スカーレットの悪女
「うほほ、壱華そっくり」

「変な笑い方すんなよ気持ち悪いな」



絆を可愛がるのはいいが、聞いた事のないような気色悪い笑い声でギョッとした。


嫌悪感を表荷出しだが実莉は気にせず絆の小さな手に指を掴ませたりして戯れている。



「ふたりの子なら絶対かわいいと思ったけど、まさかこんなに愛らしくてかわいい子が生まれるなんて。
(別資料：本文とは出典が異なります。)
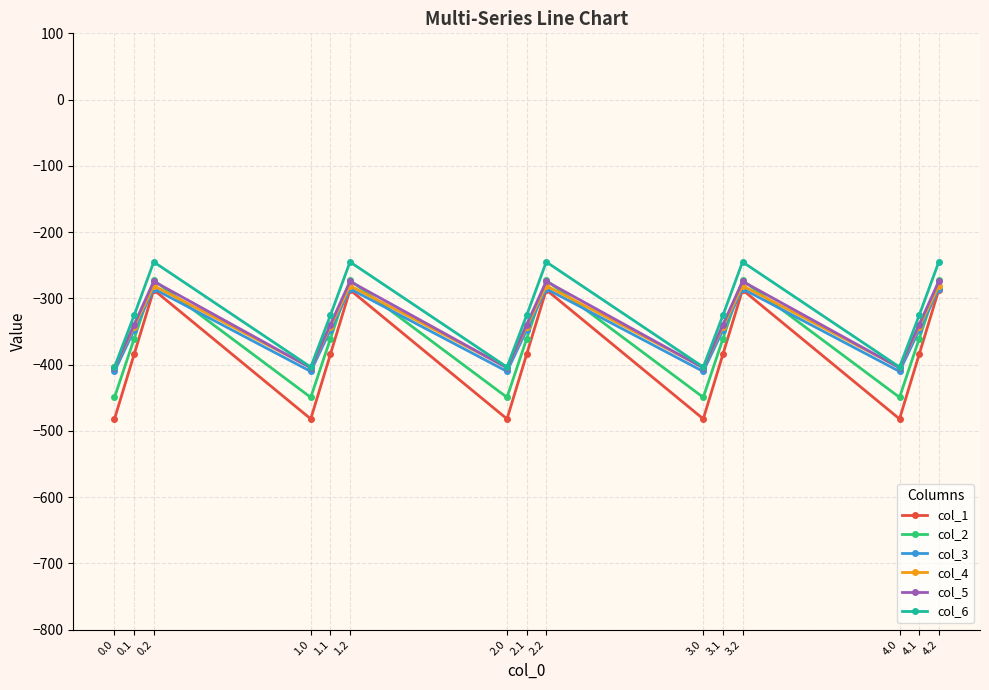

At which category does col_2 reach its first local peak?

0.2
生きててよかったレベルにかわいい」



うざったいことに変わりは無いが独特な表現に懐かしさを感じる。


なんだよ生きててよかったレベルって。こいつ大阪に行ってからさらに思ってること全部口に出すようになったな。


「壱華も大変だったでしょう。自分のことはちゃんと労わって、体が回復するまでは志勇に家事育児押し付けてね」

「おい、お前もこっちにいる間は協力しろよ」

「残念だけど今回は2日間しか滞在許されてないの」



しばらく騒がしい生活になるなと思ったが、実莉は明日には帰ってしまうらしい。


そうか、こいつは本当に‘覇王の花嫁”になってしまったわけだから、これまで通り東京と大阪を行き来することは難しいのか。


これから会いに来る頻度はさらに少なくなっていくだろう。



「けど無理言って会いに来てよかった。楽しみにしてたよ絆〜!」

「実莉の子もかわいいだろうね。私も楽しみにしてる」

「当たり前よ、どっちに似ても間違いないわ」



もうすっかり望月の嫁として自覚が芽生えてしまった実莉。


やかましいのがまたひとり増えるのかと思うと憂鬱だが、それでいてこの空間が心地よかった。